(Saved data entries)
START
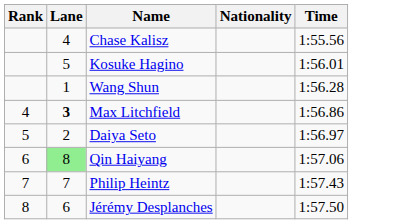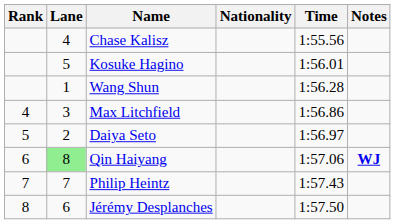+ column: Notes | WJ
Max Litchfield | Lane: bold -> normal
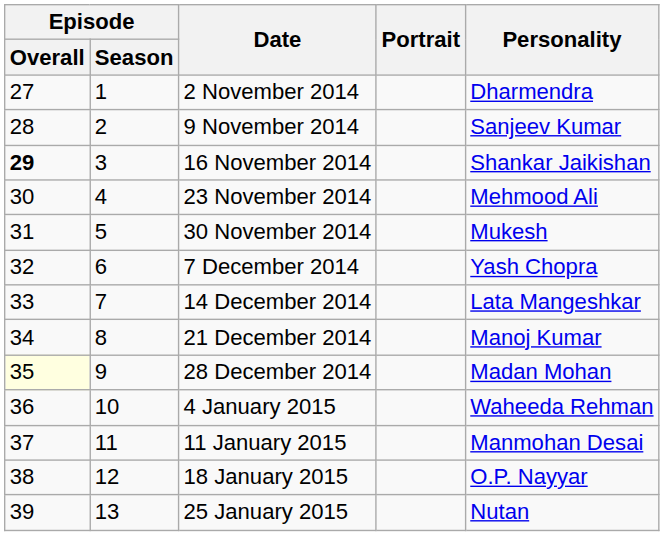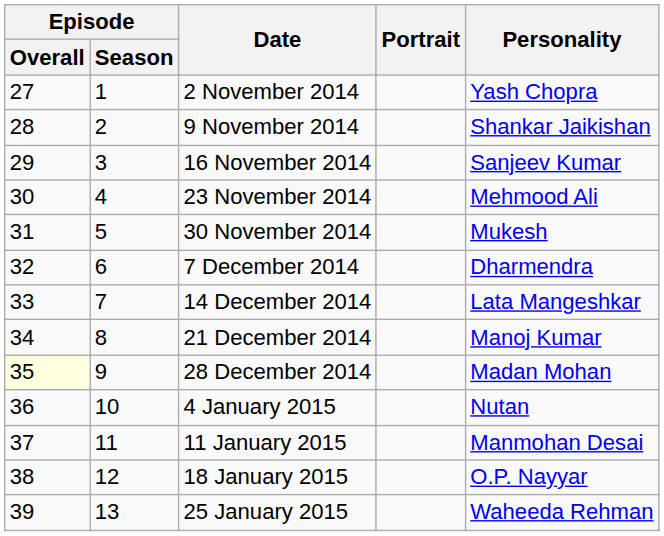2 November 2014 | Personality: Dharmendra -> Yash Chopra
9 November 2014 | Personality: Sanjeev Kumar -> Shankar Jaikishan
16 November 2014 | Episode / Overall: bold -> normal
16 November 2014 | Personality: Shankar Jaikishan -> Sanjeev Kumar
7 December 2014 | Personality: Yash Chopra -> Dharmendra
4 January 2015 | Personality: Waheeda Rehman -> Nutan
25 January 2015 | Personality: Nutan -> Waheeda Rehman
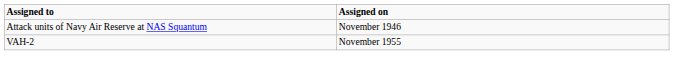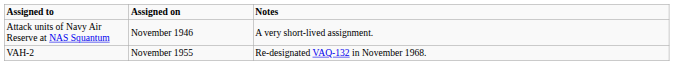+ column: Notes | A very short-lived assignment. | Re-designated VAQ-132 in November 1968.
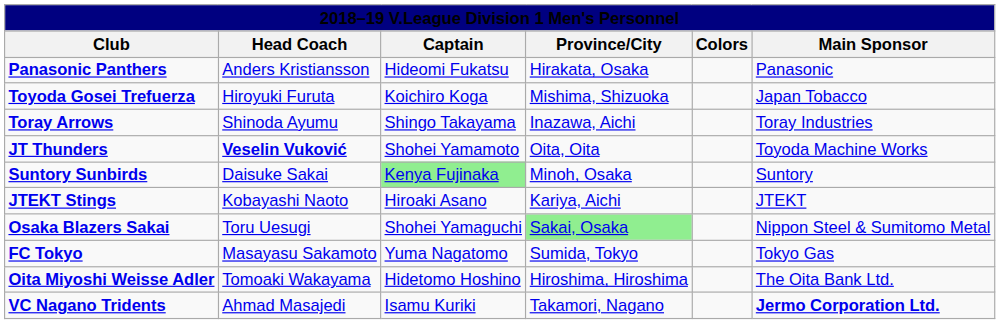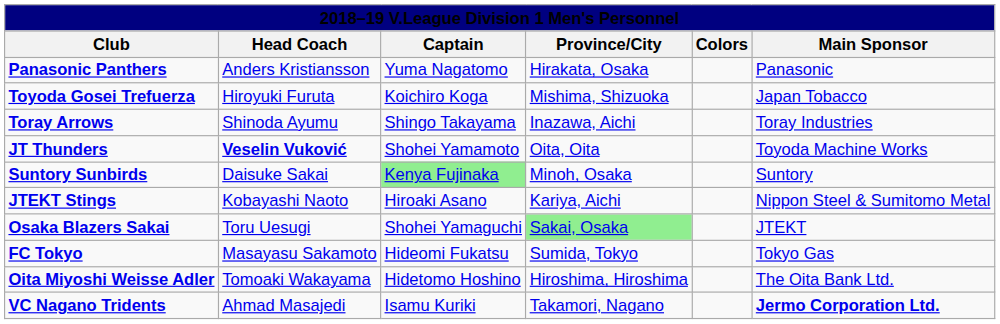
END
*Work to be completed:*
Turn the lines of all the entries above into a numbered list, leaving out blank lines and the pictures.

*Result of this task:*
1. + column: Notes | WJ
2. Max Litchfield | Lane: bold -> normal
3. 2 November 2014 | Personality: Dharmendra -> Yash Chopra
4. 9 November 2014 | Personality: Sanjeev Kumar -> Shankar Jaikishan
5. 16 November 2014 | Episode / Overall: bold -> normal
6. 16 November 2014 | Personality: Shankar Jaikishan -> Sanjeev Kumar
7. 7 December 2014 | Personality: Yash Chopra -> Dharmendra
8. 4 January 2015 | Personality: Waheeda Rehman -> Nutan
9. 25 January 2015 | Personality: Nutan -> Waheeda Rehman
10. + column: Notes | A very short-lived assignment. | Re-designated VAQ-132 in November 1968.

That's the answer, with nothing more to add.